Estado mínimo – 20/10/2025 – No Corre


Para quem está chegando agora ao “petit monde” da corrida, tênis minimalista é como cabeça de bacalhau: não existe, ninguém jamais viu, exceto uns matusaléns que afirmam até mesmo tê-lo levado aos pés.

Objeto de desejo no começo da década, um tanto por conta do hype do livro “Nascido para Correr”, do estadunidense Christopher McDougall, o tênis minimalista, sem amortecimento, já foi obrigatório no portfólio das grandes marcas. Eu venerava o Nike Free, que praticamente era só cabedal, primor de elegância e contenção.

A ideia por trás do calçado, sua “raison d‘être”, era simples: estimular a musculatura do pé, que faria o trabalho do amortecimento, ajudando com isso inclusive em ganhos de velocidade.

Com o correr dos anos, o conceito foi desvirtuado, e os modelos viraram tamancos, com solados muito altos, cadarços, abas, aerofólios. Era difícil, convenhamos, injetar valor agregado em algo que era mais subtração do que adição.

Há algum tempo percorro, debalde, lojas multimarcas e e-commerces atrás de um minimalista da velha cepa. Pois bem: sem nada que se assemelhasse ao Free ou a seus primos, corri um 10K na abrasiva Marginal Pinheiros, em São Paulo, descalço. Ou melhor, de meias. Falei disso há poucas semanas.

Um beatífico leitor da coluna, o Frederico Giovannetti, escreveu depois o seguinte: “Vale a pena dar uma olhada nos produtos da Fiber! Corro descalço ou com essas luvas de pé uma vez por semana. Bem legal.”

Não deu outra: em pouco tempo eu estava diante de Gustavo Dal Pizzol, CEO e fundador dessa pequena empresa gaúcha, que também atua como fabricante “private label”, fazendo tênis para terceiros –modelo bastante usual no Brasil.

A Fiber é na verdade um “spin-off” da Top Shoes, a calçadista montada por Pizzol, que disse à coluna ter dado sequência à tradição familiar. Seu pai fazia sapatos de couro, mas faliu, legando ao filho dívidas e uma certa aversão à alavancagem financeira.

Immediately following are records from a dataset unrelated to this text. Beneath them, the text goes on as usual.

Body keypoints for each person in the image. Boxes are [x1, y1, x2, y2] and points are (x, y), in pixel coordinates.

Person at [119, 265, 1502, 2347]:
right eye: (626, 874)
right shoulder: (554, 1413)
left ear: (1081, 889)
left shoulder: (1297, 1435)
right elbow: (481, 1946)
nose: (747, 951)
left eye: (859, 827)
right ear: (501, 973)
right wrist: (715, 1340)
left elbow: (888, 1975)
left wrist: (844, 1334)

Narrativas corporativas à parte, a Fiber surgiu como um estúdio de design de “vestíveis”, e começou a ganhar notoriedade na pandemia, ao produzir dois modelos de máscaras que seriam adotadas pelo Time Brasil, o grupo de atletas brasileiros que disputaram os Jogos Olímpicos de Tóquio, em 2021.

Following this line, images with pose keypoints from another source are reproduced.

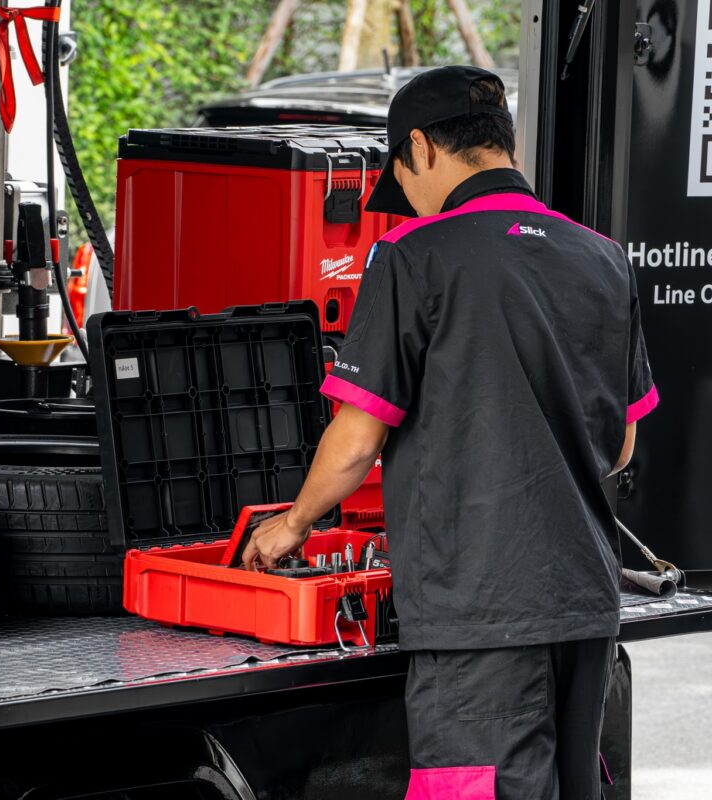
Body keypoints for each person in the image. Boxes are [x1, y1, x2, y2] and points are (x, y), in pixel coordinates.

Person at [240, 65, 657, 800]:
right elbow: (620, 446)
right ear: (509, 144)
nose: (408, 205)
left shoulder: (416, 256)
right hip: (586, 605)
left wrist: (294, 524)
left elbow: (359, 437)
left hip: (479, 615)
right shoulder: (603, 258)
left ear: (423, 150)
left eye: (403, 181)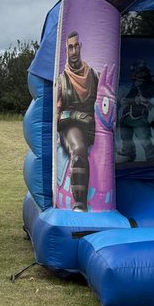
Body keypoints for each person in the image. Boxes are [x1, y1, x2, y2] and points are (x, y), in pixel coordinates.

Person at [56, 30, 98, 210]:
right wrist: (76, 116)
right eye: (70, 47)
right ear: (66, 50)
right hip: (71, 128)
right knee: (79, 149)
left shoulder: (93, 75)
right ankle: (80, 203)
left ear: (80, 47)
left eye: (76, 46)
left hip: (94, 126)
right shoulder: (62, 80)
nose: (73, 51)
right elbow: (57, 119)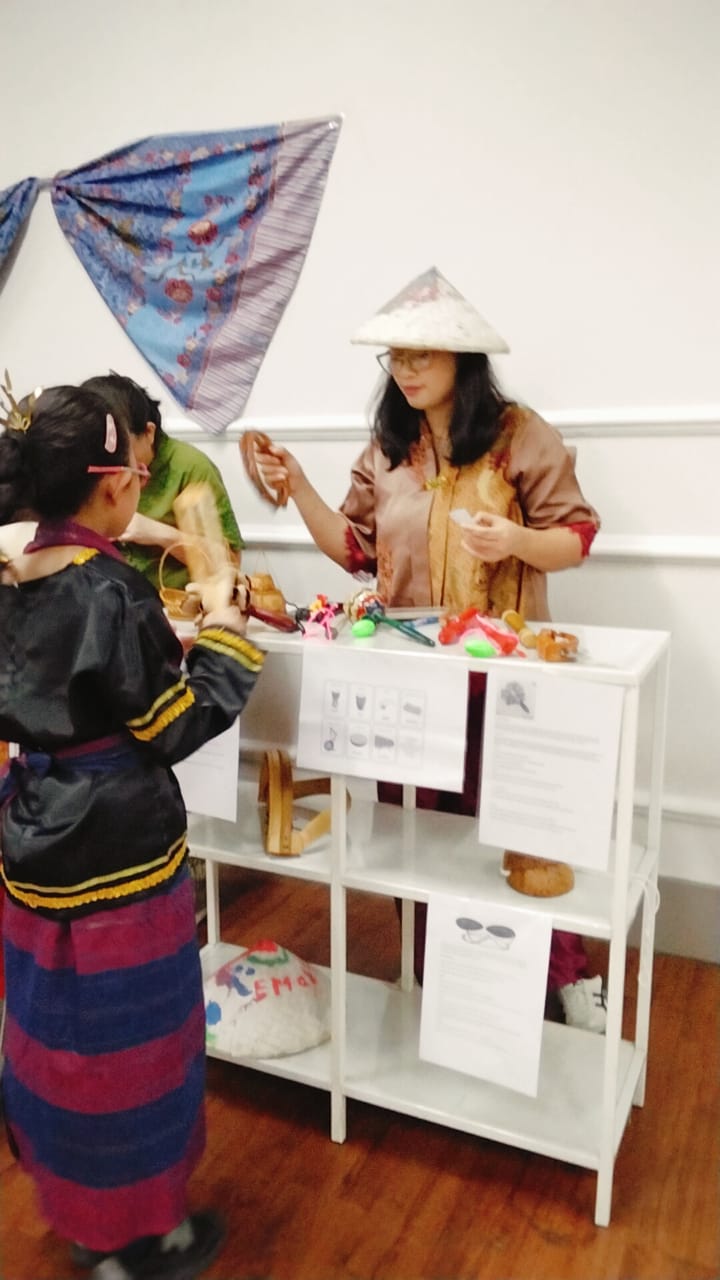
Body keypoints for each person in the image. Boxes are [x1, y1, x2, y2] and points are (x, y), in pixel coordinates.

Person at [245, 266, 607, 1034]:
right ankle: (440, 972)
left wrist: (515, 541)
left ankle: (565, 977)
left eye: (422, 355)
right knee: (416, 834)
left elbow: (575, 537)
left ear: (461, 359)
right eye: (396, 357)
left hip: (501, 677)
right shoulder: (388, 448)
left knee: (521, 830)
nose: (405, 370)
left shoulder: (519, 435)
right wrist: (300, 485)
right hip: (409, 676)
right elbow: (354, 549)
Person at [0, 384, 265, 1280]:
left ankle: (86, 1223)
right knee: (132, 1053)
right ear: (116, 484)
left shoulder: (12, 572)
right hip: (118, 853)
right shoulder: (110, 591)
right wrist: (225, 632)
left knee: (56, 1046)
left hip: (33, 835)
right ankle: (141, 1240)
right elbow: (170, 724)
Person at [82, 373, 243, 591]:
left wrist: (156, 533)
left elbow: (231, 564)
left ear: (149, 432)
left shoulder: (189, 466)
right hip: (109, 600)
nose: (114, 462)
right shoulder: (91, 468)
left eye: (123, 448)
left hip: (180, 603)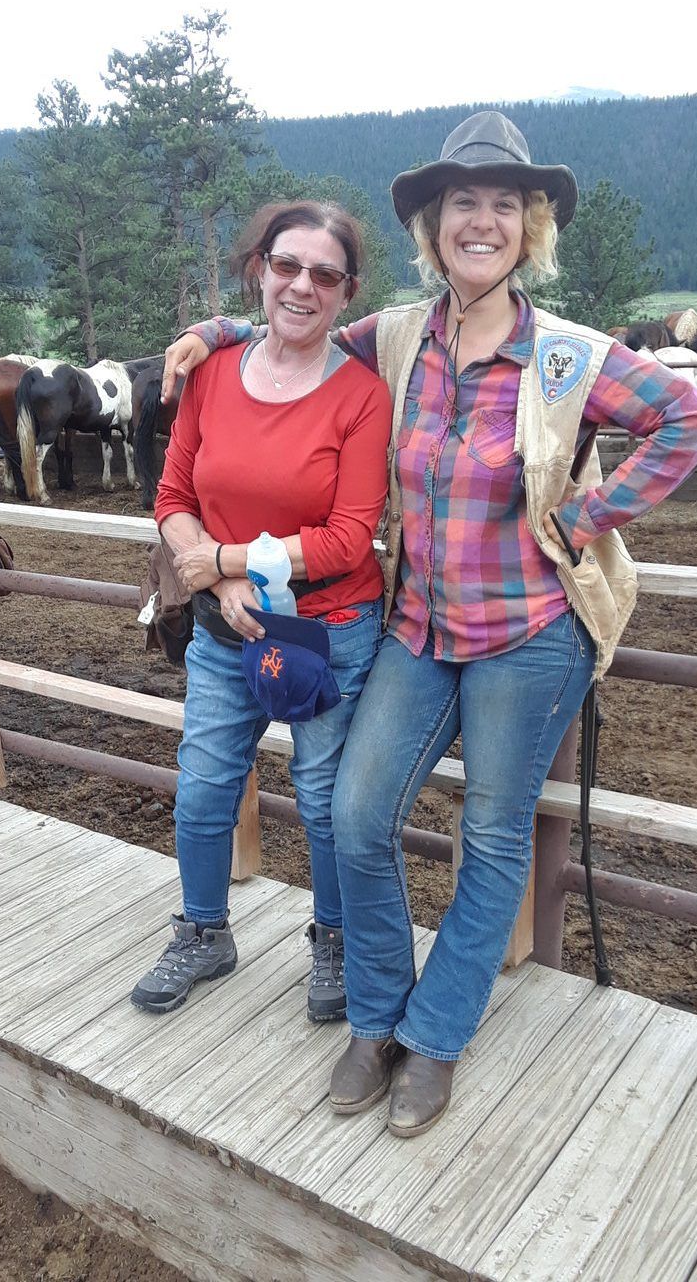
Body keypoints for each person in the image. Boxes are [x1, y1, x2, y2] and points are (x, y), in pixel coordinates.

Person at [162, 112, 697, 1134]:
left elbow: (692, 420)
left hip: (531, 635)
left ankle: (434, 1035)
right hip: (417, 630)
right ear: (433, 223)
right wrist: (216, 332)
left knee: (494, 838)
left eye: (505, 204)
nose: (482, 220)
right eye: (463, 201)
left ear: (530, 226)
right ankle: (376, 1016)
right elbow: (295, 326)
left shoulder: (566, 356)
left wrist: (586, 518)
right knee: (357, 818)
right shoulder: (398, 336)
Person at [131, 200, 392, 1022]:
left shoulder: (362, 396)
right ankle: (203, 930)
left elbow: (347, 540)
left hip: (328, 628)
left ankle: (335, 939)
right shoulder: (212, 372)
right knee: (206, 783)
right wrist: (217, 583)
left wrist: (227, 561)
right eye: (287, 266)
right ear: (260, 270)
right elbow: (172, 498)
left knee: (323, 795)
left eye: (325, 274)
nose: (302, 286)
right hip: (224, 628)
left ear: (346, 293)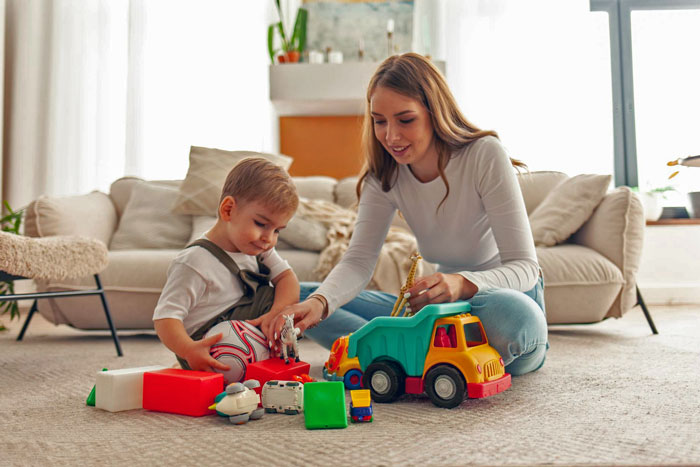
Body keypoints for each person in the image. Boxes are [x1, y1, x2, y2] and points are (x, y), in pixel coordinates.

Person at [252, 52, 548, 376]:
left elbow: (524, 268)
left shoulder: (484, 154)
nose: (391, 136)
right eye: (380, 121)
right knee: (301, 299)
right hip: (439, 313)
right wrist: (321, 304)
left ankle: (390, 351)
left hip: (500, 303)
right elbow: (358, 261)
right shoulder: (385, 176)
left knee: (514, 320)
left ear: (434, 113)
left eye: (405, 120)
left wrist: (462, 283)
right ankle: (405, 353)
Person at [153, 157, 300, 373]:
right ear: (228, 210)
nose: (269, 238)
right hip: (209, 351)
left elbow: (288, 279)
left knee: (297, 301)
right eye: (261, 224)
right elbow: (166, 317)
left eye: (277, 230)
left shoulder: (261, 248)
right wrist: (189, 350)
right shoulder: (194, 262)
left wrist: (276, 313)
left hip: (251, 337)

Para os pés, o que nos importa aqui, a empresa fabrica hoje modelos “barefoot” para asfalto e trilha, além de um tênis mais convencional, de solado alto. Os preços são tentadores: de R$299,90 a R$399,90.

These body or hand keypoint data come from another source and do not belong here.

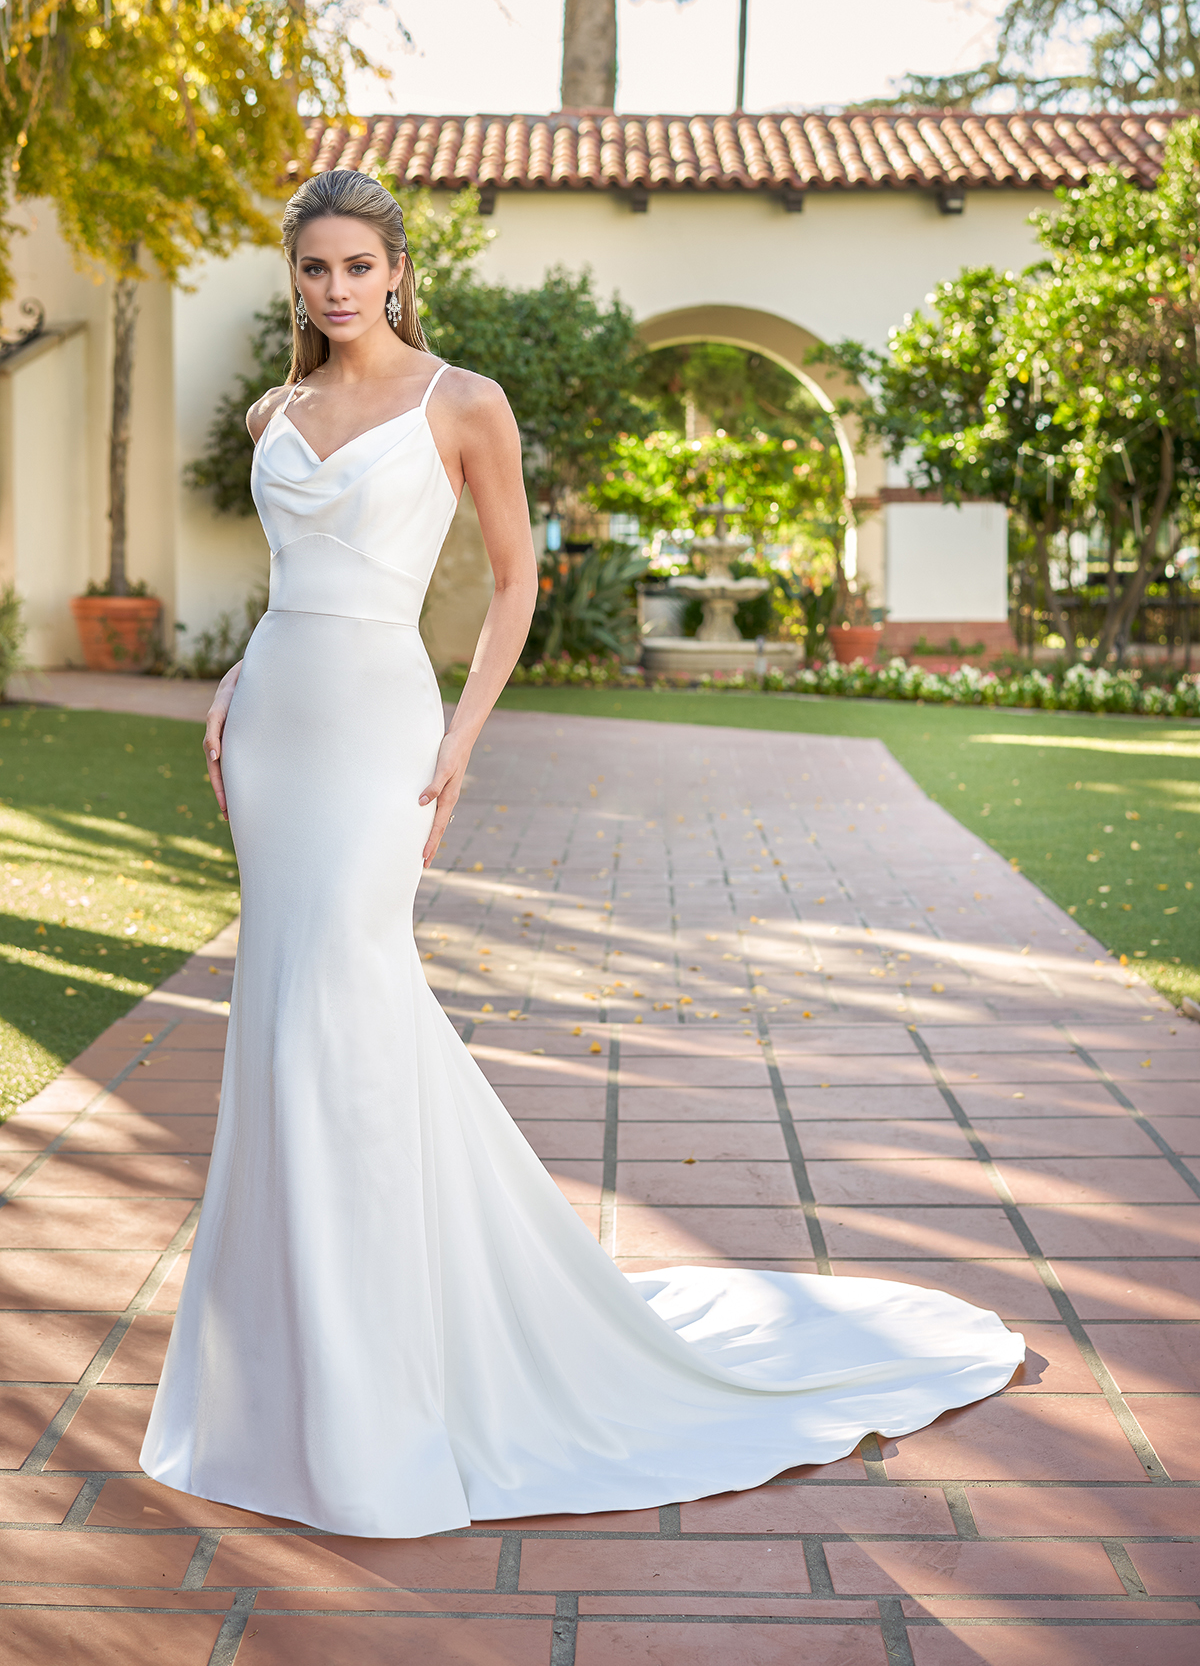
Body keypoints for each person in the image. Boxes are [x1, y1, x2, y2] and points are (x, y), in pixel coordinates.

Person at [140, 168, 1024, 1539]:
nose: (334, 290)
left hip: (382, 722)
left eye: (357, 267)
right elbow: (282, 587)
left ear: (397, 271)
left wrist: (464, 738)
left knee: (344, 1004)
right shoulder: (274, 412)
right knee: (279, 1015)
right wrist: (227, 688)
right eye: (312, 269)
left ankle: (389, 1371)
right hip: (273, 723)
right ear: (296, 278)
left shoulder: (461, 403)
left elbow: (512, 579)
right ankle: (277, 1379)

A principal vitrine da Fiber são as academias de ginástica e os estúdios de fisioterapia, pois seus modelos sem amortecimento garantem, de partida, mais estabilidade. Uma opção a ser considerada especialmente pelos mais velhos. As vendas são em canal online próprio, mas Gustavo diz que amarrou agora acordos com grandes varejistas como Centauro e Decathlon.

A veneranda revista The Economist publicou neste mês uma reportagem sobre a corrida descalça. De caráter mais revisionista, não há “gancho”, um fato ou fenômeno gerador a justificar o texto. Eu só consigo pensar no conceito de sincronicidade, uma vez que alguém no Brasil tratava ou estava por tratar do assunto.

A contribuição é pequena: a revista diz que os estudos científicos que atestariam menor índice de lesões entre usuários de tênis sem amortecimento são inconclusivos.